"""

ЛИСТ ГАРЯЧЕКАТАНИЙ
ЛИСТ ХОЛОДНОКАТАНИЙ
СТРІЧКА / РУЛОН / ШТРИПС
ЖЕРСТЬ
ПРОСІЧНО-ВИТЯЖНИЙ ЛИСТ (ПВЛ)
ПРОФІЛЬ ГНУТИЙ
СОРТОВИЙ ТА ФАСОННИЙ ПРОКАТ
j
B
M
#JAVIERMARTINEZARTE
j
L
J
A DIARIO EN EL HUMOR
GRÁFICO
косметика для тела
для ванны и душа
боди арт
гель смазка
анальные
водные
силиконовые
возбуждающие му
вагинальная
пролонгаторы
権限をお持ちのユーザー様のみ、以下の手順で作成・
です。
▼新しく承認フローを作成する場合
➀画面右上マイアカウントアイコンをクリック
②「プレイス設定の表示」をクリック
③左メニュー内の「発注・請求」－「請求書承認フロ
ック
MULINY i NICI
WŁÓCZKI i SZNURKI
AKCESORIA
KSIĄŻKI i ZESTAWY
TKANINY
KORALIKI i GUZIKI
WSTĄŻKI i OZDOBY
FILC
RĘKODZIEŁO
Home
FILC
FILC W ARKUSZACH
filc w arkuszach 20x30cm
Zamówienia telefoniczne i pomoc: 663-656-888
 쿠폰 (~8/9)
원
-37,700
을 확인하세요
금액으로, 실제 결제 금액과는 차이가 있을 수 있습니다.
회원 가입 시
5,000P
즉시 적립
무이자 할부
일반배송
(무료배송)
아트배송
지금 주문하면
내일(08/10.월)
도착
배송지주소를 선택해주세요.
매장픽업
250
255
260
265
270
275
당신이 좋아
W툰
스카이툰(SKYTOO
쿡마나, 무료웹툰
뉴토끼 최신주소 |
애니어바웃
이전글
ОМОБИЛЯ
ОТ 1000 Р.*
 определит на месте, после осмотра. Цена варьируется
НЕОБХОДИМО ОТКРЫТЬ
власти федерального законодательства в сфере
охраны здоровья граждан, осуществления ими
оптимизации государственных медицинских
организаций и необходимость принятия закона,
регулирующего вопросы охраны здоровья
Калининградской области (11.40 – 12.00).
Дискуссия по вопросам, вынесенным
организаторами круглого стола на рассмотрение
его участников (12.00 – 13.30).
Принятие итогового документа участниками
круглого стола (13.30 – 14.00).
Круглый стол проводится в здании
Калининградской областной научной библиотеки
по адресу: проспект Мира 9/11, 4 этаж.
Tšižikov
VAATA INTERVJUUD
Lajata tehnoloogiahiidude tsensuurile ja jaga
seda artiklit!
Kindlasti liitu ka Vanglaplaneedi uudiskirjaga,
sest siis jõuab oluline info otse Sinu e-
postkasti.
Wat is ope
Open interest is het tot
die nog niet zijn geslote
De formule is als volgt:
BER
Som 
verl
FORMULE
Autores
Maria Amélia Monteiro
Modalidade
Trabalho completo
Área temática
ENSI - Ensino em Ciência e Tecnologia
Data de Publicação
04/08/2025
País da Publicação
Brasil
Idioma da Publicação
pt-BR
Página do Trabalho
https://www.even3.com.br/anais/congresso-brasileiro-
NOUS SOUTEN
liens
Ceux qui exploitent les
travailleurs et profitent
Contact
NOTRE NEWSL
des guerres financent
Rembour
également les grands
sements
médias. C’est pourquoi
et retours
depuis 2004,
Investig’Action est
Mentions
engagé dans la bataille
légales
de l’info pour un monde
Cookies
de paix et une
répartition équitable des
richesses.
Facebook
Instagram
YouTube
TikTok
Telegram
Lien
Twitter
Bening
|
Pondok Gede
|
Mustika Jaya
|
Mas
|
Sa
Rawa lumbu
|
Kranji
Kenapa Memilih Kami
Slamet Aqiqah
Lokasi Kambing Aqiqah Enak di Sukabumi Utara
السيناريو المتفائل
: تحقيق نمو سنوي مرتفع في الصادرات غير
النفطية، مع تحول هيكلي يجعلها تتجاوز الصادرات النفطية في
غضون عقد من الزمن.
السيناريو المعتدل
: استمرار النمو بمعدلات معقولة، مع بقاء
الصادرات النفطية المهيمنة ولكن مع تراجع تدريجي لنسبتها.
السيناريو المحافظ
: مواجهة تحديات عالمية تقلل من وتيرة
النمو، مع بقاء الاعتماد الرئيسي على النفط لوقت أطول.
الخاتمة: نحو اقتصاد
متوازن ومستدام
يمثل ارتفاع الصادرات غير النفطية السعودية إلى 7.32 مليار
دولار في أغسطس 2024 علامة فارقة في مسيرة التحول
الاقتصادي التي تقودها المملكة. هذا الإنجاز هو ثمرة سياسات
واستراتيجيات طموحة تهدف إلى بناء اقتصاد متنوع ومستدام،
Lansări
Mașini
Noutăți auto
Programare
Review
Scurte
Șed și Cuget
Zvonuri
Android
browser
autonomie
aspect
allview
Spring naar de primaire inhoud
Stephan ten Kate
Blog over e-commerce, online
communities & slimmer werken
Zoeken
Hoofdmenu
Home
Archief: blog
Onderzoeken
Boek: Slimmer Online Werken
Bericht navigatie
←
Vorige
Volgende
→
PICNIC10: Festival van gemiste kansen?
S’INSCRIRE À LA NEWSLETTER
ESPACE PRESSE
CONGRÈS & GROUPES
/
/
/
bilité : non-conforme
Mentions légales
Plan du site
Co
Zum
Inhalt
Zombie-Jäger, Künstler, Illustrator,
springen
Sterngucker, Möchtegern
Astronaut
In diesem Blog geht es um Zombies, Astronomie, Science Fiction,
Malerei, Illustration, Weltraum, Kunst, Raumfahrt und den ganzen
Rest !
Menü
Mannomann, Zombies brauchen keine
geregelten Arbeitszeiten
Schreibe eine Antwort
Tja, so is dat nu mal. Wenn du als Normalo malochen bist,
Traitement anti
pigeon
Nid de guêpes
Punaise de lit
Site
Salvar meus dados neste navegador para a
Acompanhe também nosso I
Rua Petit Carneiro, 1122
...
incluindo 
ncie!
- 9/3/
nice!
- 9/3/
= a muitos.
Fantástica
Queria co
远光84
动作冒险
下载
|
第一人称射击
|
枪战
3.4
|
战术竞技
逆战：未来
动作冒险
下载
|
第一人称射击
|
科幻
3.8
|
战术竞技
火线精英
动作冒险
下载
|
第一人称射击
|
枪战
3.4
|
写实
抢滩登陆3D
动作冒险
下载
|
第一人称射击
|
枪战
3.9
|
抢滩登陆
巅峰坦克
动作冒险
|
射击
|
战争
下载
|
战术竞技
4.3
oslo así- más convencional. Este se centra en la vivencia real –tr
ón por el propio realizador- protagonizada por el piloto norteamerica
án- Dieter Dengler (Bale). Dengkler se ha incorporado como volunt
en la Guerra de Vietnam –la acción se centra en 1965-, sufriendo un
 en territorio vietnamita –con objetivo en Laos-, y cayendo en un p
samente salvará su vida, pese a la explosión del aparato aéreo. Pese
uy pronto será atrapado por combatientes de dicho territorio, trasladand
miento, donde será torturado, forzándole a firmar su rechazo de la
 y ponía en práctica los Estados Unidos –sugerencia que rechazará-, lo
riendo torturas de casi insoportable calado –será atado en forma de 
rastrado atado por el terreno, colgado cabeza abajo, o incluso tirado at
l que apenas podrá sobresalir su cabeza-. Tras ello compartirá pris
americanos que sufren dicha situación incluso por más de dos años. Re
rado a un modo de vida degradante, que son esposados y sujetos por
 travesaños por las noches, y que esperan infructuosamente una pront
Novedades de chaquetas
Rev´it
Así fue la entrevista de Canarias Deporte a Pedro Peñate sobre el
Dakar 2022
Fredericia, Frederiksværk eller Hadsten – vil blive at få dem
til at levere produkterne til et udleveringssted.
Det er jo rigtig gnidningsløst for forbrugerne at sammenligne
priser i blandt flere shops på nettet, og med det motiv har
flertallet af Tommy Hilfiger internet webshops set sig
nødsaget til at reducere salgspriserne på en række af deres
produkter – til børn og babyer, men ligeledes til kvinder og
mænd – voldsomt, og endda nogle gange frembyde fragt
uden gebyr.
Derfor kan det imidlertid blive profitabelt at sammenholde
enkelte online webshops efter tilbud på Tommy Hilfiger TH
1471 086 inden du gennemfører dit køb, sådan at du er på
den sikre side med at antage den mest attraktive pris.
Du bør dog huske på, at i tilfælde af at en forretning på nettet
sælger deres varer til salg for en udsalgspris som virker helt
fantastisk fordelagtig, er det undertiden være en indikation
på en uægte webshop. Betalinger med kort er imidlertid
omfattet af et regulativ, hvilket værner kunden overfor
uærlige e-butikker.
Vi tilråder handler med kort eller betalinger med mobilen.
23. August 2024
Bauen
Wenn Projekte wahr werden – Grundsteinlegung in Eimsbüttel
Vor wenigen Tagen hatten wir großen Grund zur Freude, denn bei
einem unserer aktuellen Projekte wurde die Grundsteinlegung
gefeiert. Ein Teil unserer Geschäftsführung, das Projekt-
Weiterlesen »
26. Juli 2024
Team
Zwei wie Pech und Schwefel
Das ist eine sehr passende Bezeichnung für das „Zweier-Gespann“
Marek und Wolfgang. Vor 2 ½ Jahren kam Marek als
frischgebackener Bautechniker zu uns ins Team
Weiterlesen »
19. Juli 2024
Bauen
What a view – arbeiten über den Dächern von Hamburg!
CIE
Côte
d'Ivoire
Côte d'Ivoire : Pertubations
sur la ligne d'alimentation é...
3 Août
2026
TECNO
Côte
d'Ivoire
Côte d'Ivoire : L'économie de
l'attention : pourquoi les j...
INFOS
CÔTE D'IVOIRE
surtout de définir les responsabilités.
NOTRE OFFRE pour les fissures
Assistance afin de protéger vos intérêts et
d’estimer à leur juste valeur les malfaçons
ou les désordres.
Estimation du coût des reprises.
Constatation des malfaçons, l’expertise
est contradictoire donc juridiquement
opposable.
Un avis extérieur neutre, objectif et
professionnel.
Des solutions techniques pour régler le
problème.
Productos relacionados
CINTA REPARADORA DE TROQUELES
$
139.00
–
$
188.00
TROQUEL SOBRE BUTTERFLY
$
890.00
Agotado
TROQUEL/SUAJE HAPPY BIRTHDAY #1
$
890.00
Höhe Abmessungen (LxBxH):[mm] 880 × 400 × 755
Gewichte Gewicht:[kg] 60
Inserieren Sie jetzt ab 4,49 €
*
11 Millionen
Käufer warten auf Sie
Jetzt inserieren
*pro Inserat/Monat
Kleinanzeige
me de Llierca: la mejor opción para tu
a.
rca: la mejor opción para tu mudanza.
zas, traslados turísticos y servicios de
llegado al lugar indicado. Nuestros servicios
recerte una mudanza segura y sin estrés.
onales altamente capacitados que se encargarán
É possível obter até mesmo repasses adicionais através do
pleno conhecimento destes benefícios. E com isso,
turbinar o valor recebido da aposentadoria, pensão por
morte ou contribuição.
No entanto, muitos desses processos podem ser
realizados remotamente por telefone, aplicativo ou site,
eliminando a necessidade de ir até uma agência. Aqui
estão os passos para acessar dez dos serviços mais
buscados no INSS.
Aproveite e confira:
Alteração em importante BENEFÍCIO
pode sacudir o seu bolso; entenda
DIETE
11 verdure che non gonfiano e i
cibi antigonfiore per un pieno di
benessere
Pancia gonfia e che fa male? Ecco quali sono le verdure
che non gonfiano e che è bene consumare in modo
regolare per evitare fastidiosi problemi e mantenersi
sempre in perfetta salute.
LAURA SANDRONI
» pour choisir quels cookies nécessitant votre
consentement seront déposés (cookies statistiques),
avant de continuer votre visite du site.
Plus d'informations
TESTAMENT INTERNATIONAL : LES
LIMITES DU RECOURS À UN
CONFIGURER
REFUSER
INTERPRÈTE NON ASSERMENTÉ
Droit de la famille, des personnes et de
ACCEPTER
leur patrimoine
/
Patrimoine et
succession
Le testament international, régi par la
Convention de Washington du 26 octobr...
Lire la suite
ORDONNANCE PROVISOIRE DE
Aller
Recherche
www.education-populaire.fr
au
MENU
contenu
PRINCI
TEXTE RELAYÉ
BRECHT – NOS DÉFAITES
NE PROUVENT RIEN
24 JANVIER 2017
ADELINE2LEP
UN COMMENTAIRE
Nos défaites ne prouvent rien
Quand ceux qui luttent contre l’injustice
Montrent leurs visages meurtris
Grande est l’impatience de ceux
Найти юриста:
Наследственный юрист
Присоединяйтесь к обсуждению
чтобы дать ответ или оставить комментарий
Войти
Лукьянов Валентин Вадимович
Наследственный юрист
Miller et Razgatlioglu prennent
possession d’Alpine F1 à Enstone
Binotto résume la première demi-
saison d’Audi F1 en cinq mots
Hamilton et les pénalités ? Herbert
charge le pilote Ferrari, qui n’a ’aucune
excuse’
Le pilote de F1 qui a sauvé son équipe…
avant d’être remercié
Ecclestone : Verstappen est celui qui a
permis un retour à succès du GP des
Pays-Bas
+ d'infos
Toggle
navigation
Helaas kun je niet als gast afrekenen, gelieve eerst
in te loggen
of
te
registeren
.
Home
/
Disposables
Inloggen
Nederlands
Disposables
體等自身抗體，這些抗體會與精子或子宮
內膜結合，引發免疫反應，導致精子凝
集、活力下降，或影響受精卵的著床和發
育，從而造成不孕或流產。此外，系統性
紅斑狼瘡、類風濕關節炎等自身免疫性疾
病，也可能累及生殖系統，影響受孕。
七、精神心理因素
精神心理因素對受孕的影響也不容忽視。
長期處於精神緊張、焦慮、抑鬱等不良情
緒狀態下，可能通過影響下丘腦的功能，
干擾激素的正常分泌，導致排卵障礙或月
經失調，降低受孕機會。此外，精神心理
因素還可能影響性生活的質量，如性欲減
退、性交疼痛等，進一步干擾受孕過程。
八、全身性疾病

"""

All lines above from the one holding "rado a un modo" to the one holding "Fredericia, Frederiksværk eller", inclusive, are to be copied exactly; no other line is wanted.

== Answer to this exercise ==
rado a un modo de vida degradante, que son esposados y sujetos por
 travesaños por las noches, y que esperan infructuosamente una pront
Novedades de chaquetas
Rev´it
Así fue la entrevista de Canarias Deporte a Pedro Peñate sobre el
Dakar 2022
Fredericia, Frederiksværk eller Hadsten – vil blive at få dem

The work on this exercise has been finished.